There’s nothing we appreciate more than a really juicy tale of crappy auction rate securities, fire sales ignored by regulators, and bankruptcy when the scam runs out, especially when the perps happen to be audited by a Big 4 firm you may have heard of (there are only 4, just throw a dart).
Excuse our bad grammar and run-on sentences, we just don’t know where to start with this.
More, after the jump
Once upon a time not that long ago when a tarp was just something you brought camping, LandAmerica was at the top of the 1031 exchange game. That entire story is a tad too long for today’s 140 character attention span so let’s fast-forward to the part where there are even entire forums dedicated to discussing why regulators missed LandAmerica. In short: LandAmerica exchangers are pissed off.

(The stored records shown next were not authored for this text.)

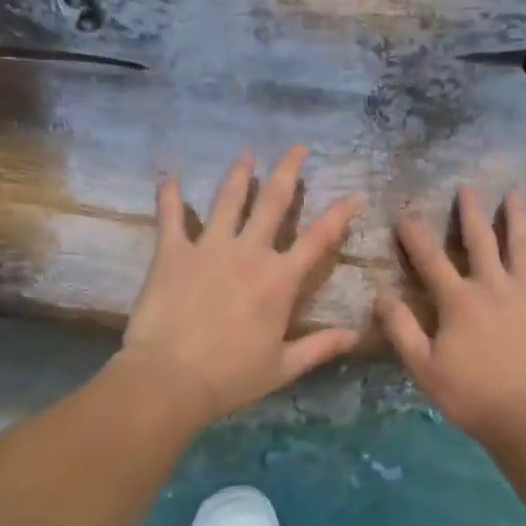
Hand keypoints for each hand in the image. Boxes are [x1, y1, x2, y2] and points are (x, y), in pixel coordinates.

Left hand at [119, 145, 362, 425]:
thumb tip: (356, 335)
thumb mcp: (283, 367)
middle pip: (273, 201)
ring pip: (228, 199)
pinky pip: (171, 216)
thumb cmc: (231, 376)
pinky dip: (170, 194)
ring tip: (246, 153)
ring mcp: (209, 248)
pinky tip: (168, 174)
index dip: (340, 214)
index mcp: (280, 280)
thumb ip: (321, 346)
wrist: (170, 378)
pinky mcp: (172, 252)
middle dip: (288, 170)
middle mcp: (249, 253)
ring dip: (239, 173)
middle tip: (297, 146)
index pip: (319, 238)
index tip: (353, 195)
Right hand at [376, 187, 525, 444]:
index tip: (405, 215)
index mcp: (458, 300)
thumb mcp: (422, 366)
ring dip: (517, 219)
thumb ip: (401, 328)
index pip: (430, 259)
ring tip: (515, 194)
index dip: (415, 235)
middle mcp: (493, 287)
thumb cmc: (469, 394)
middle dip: (471, 213)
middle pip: (480, 241)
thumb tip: (381, 295)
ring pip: (522, 248)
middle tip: (467, 189)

To get a hint at just how pissed off, take a peek at what the forum has to say:
Then LandAm files Bankruptcy proceedings on their 1031 subsidiary, saying: “…you 1031 clients of ours are ‘…going under the wheels of the Bankruptcy bus” because “we” made bad decisions in $290 million ARSs. Wow! a $300 million “wash.” A “Back-Door” merger without the “toxic” ARS funds. LandAm1031 clients get hosed!
Burn! Those are some wild accusations, is it fair to spit such venom at LandAmerica?
Well… um… yeah, actually. And LandAmerica has due diligence to blame Fidelity has due diligence to thank.
On November 24th, 2008 LandAmerica went into free-fall after Fidelity announced that it would be pulling out of the tentative deal (subject to final due diligence). Given the BBB mark of the beast by Fitch shortly thereafter, LandAmerica slumped off to bankruptcy court. Meanwhile, those who found themselves at the short end of LandAm’s 1031 exchange stick started getting letters from the IRS while their money was off in SunTrust accounts getting killed by illiquid auction rate securities without their knowledge. You’d think more people would be discussing something that involves millions of misappropriated investor dollars but who are we to judge?
As with most (alleged) Ponzi schemes, the “scheme” escapes detection until the money runs out. And when Fidelity backed out of the LandAmerica deal, LandAmerica had what can only be called a Madoff Moment.
Making this saga even better is, that for some completely bizarre reason that escapes us, the Richmond Fed has decided to hire LandAmerica’s former legal counsel Michelle Gluck to serve on their team as Chief Legal Officer (perhaps they are taking a cue from the Fed Board of Governors who hired an ex-Enron PR girl awhile back?). We truly love hate to wildly speculate here but this goes against logic, which we are generally used to seeing from Richmond Fed President Jeffrey Lacker and his bank. “With her broad range of leadership experience and extensive legal expertise, I know she’ll make great contributions to the Bank and to the Federal Reserve System,” he said of his new hire.
So what exactly is Richmond trying to do here? With credentials like that, I’m only slightly concerned now.
We’ll let you know if we ever figure that out. The SEC couldn’t be bothered to comment about it and reminded me why I don’t like picking up the phone.
We did however speak with one angry LandAmerica creditor who has a lot of questions and no answers and we’d be happy to update you with his comments as the investigation unravels. Oh wait, who said there was an investigation? Could someone kindly forward this to the SEC? Some of us have a day job.